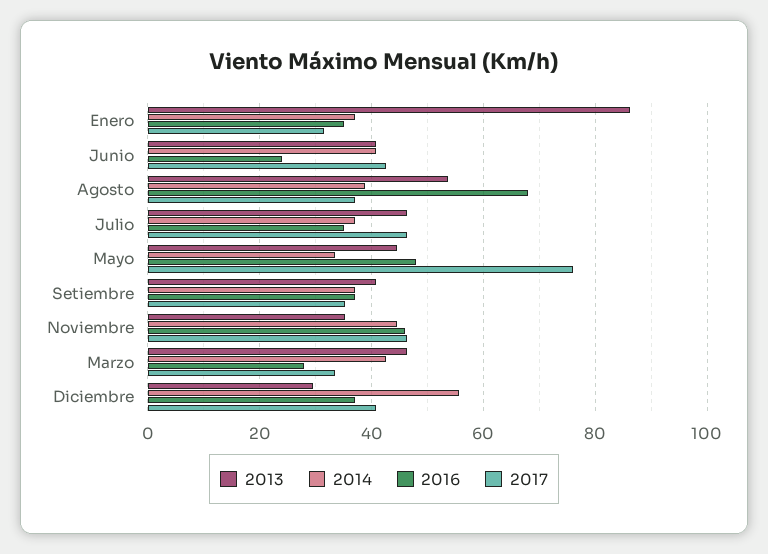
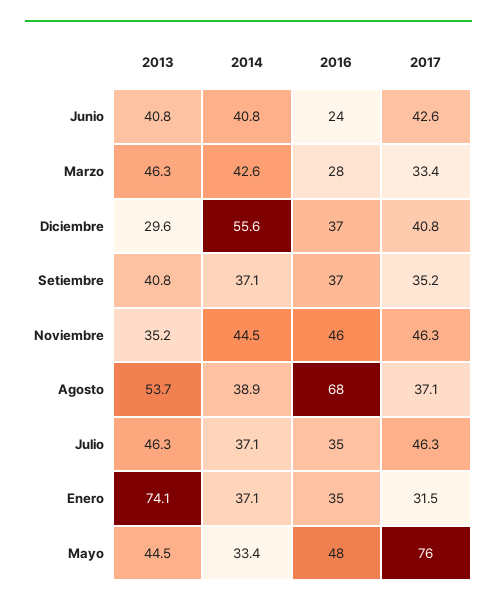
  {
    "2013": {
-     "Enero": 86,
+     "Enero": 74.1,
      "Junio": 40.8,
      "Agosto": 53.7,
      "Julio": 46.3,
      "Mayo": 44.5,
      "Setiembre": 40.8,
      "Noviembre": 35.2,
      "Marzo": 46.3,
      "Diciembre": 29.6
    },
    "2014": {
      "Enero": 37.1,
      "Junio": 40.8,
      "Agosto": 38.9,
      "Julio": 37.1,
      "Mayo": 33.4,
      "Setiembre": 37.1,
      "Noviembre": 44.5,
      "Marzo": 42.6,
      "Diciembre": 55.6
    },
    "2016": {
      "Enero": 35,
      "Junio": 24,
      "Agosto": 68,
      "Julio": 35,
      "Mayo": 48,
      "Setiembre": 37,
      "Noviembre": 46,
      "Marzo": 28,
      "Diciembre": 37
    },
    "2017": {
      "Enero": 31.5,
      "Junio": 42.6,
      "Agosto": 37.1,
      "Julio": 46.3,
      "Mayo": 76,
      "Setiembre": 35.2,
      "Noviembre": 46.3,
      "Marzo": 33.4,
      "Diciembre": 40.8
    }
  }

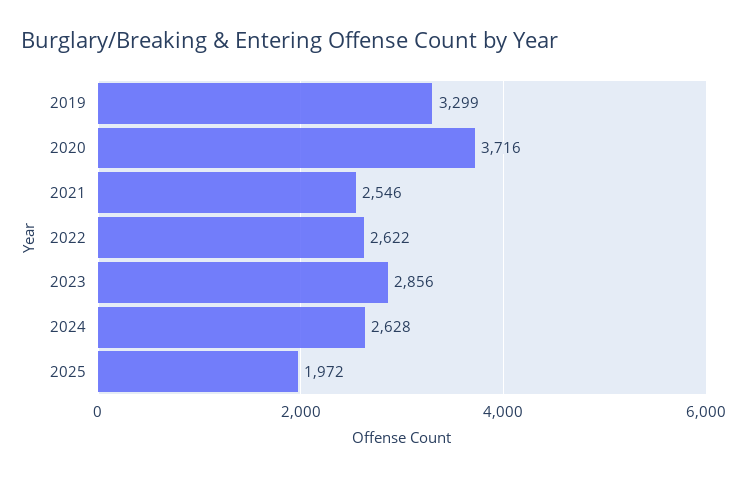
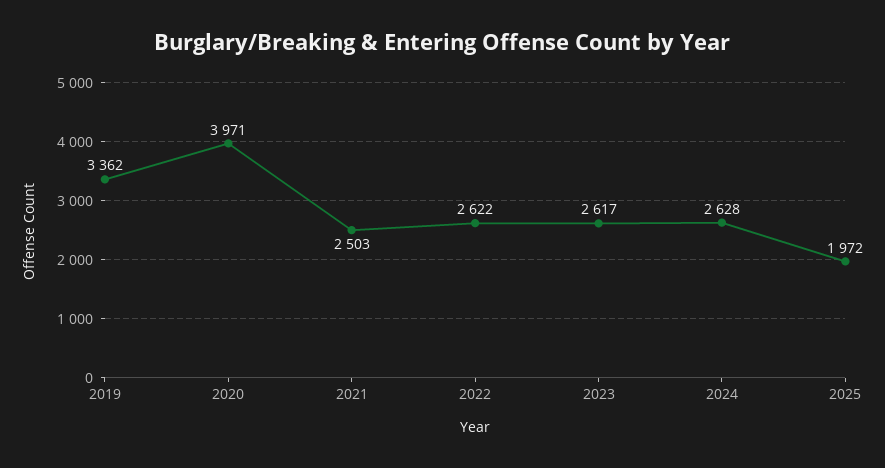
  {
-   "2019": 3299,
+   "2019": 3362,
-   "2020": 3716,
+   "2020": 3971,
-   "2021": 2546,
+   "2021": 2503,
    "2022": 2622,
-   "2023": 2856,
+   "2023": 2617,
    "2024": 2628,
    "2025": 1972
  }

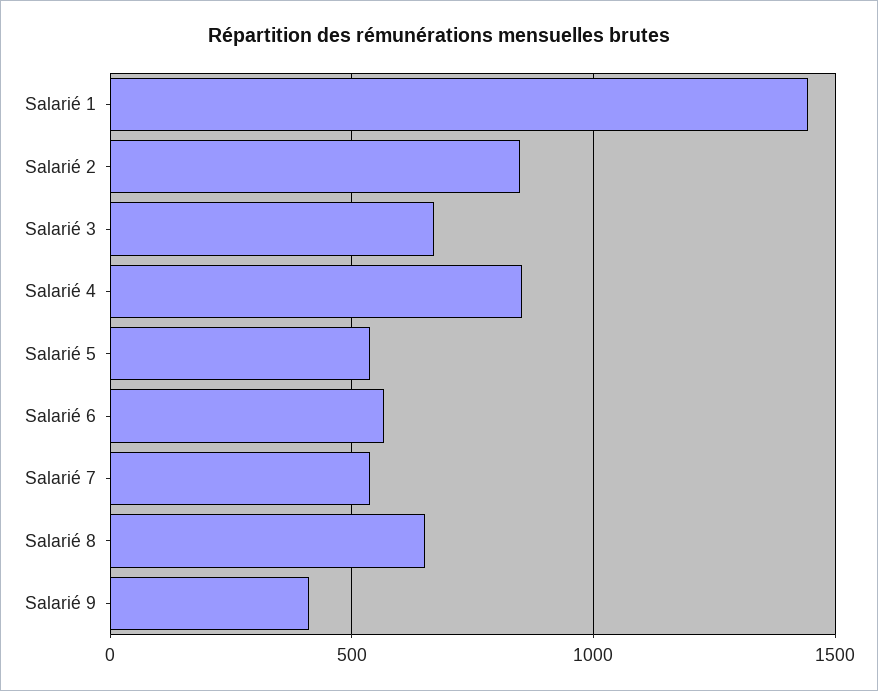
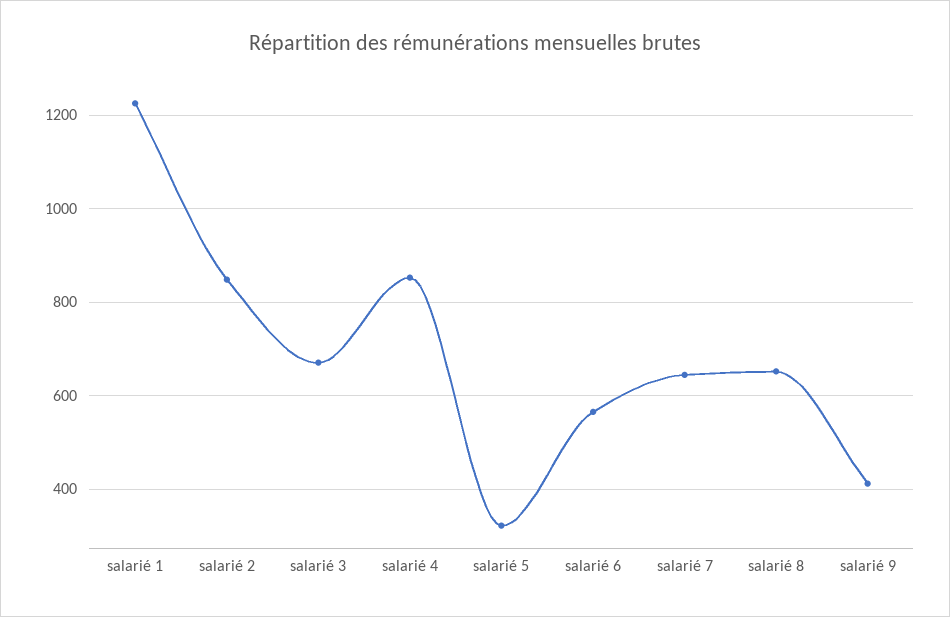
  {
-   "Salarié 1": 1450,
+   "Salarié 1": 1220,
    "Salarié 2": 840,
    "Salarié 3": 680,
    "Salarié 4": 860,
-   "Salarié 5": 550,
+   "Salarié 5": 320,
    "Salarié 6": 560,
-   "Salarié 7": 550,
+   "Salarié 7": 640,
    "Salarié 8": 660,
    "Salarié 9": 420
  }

● **WORK ORDER**
Using the material above, tally the lines that hold the string "Salarié". Reply with the number alone.

● **SOLVED EXERCISE**
12